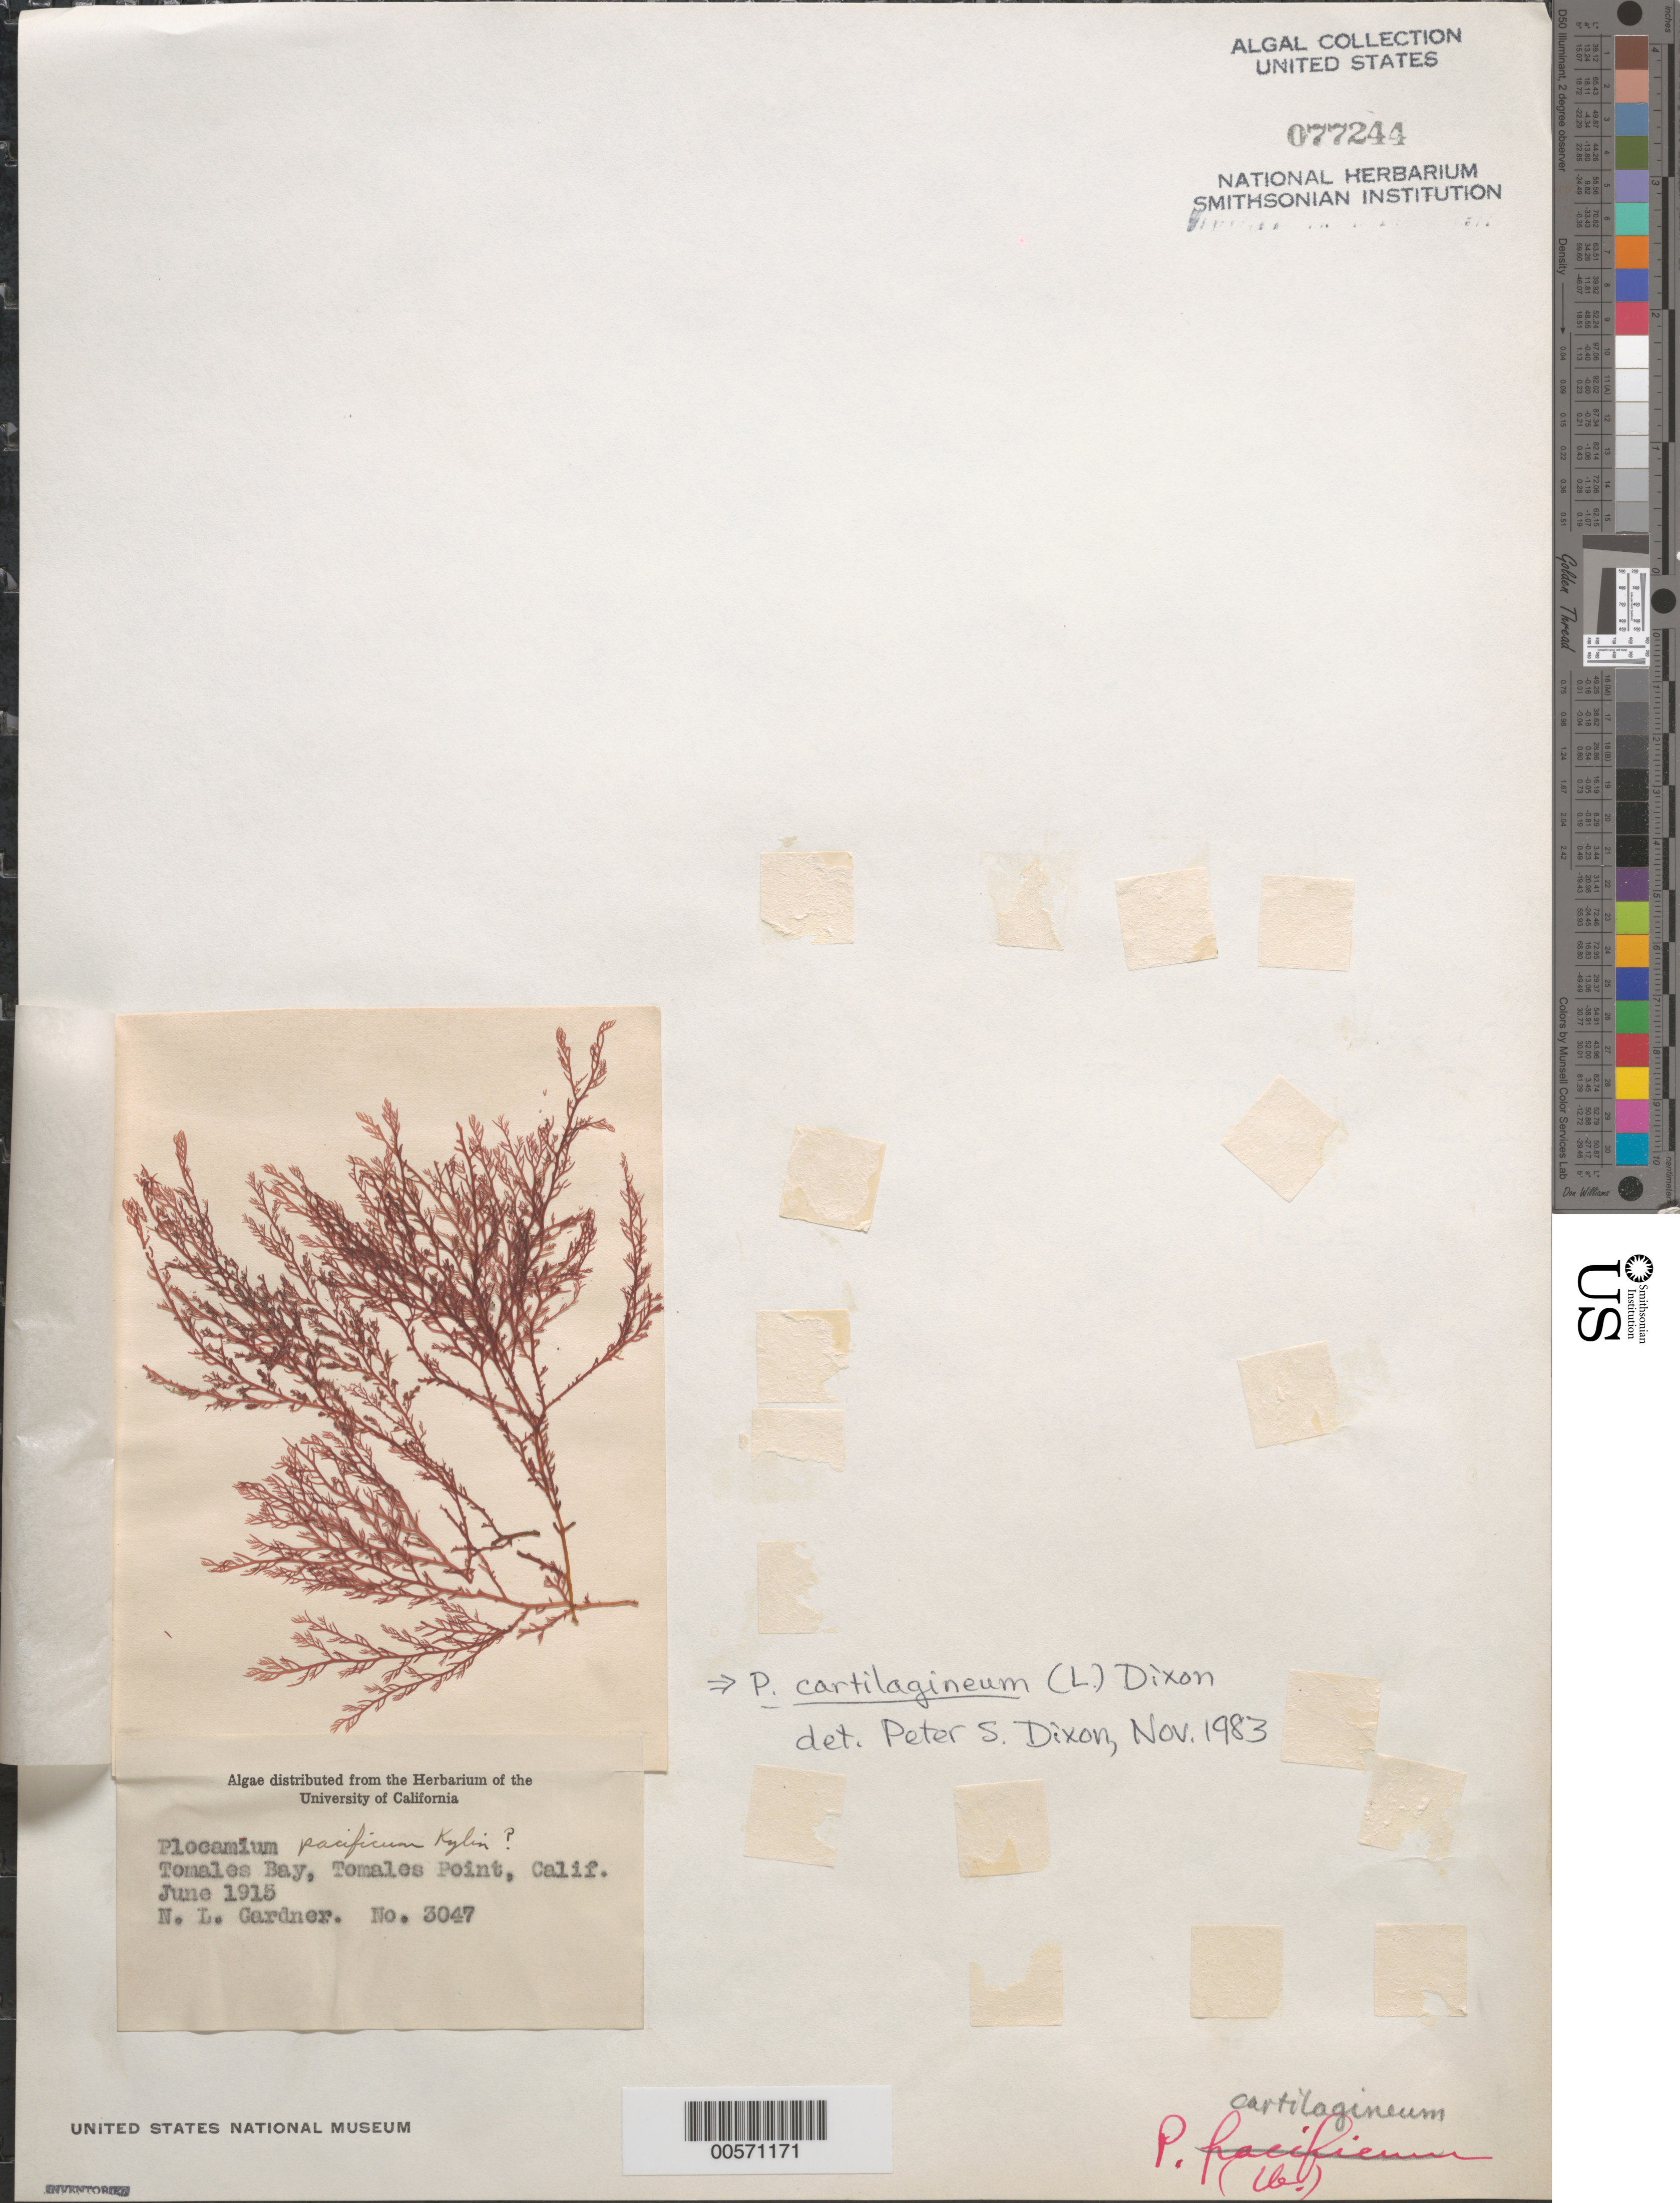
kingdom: Plantae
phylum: Rhodophyta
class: Florideophyceae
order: Plocamiales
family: Plocamiaceae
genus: Plocamium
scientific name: Plocamium cartilagineum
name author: (L.) P.S. Dixon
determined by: Dixon, P. S.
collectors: N. Gardner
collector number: NLG 3047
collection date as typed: Jun 1915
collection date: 1915-06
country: United States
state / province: California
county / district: Marin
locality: Tomales Bay, Tomales Point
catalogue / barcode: US 77244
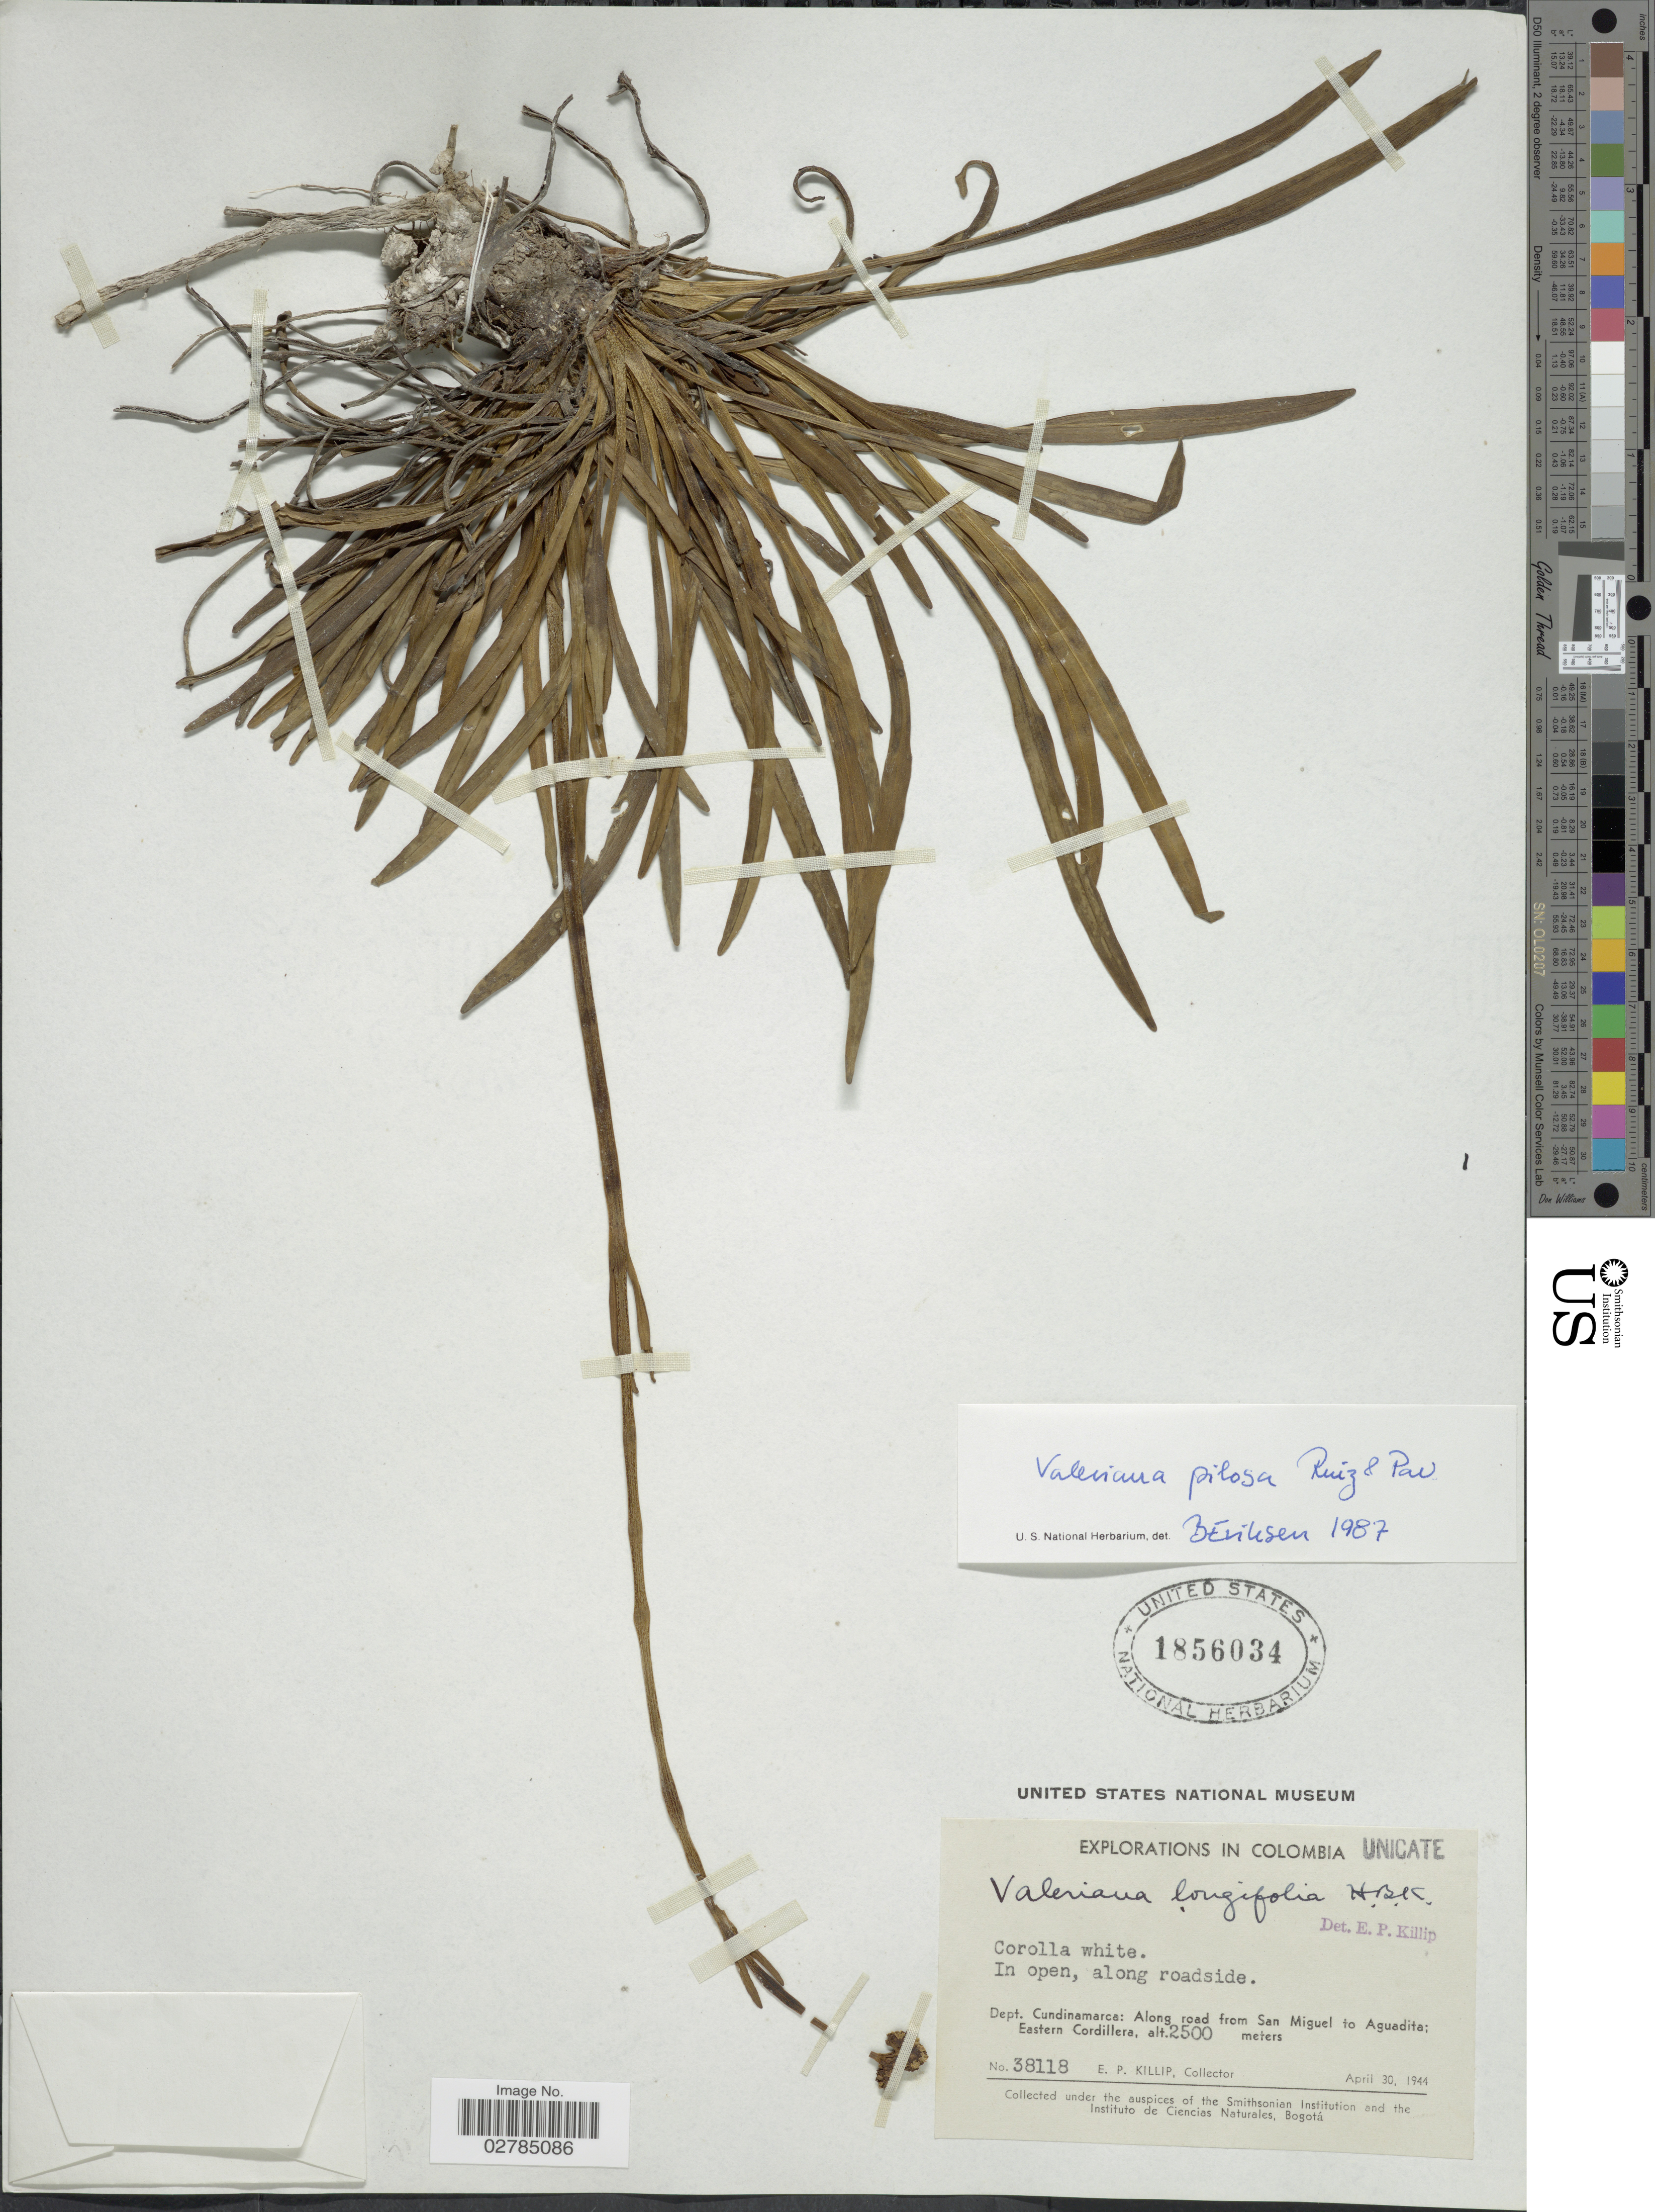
○ ○ ○
**TO BE DONE:** Copy every line of the records above word for word, leaving out the pictures.

**ANSWER TO THIS PROBLEM:**
kingdom: Plantae
phylum: Rhodophyta
class: Florideophyceae
order: Plocamiales
family: Plocamiaceae
genus: Plocamium
scientific name: Plocamium cartilagineum
name author: (L.) P.S. Dixon
determined by: Dixon, P. S.
collectors: N. Gardner
collector number: NLG 3047
collection date as typed: Jun 1915
collection date: 1915-06
country: United States
state / province: California
county / district: Marin
locality: Tomales Bay, Tomales Point
catalogue / barcode: US 77244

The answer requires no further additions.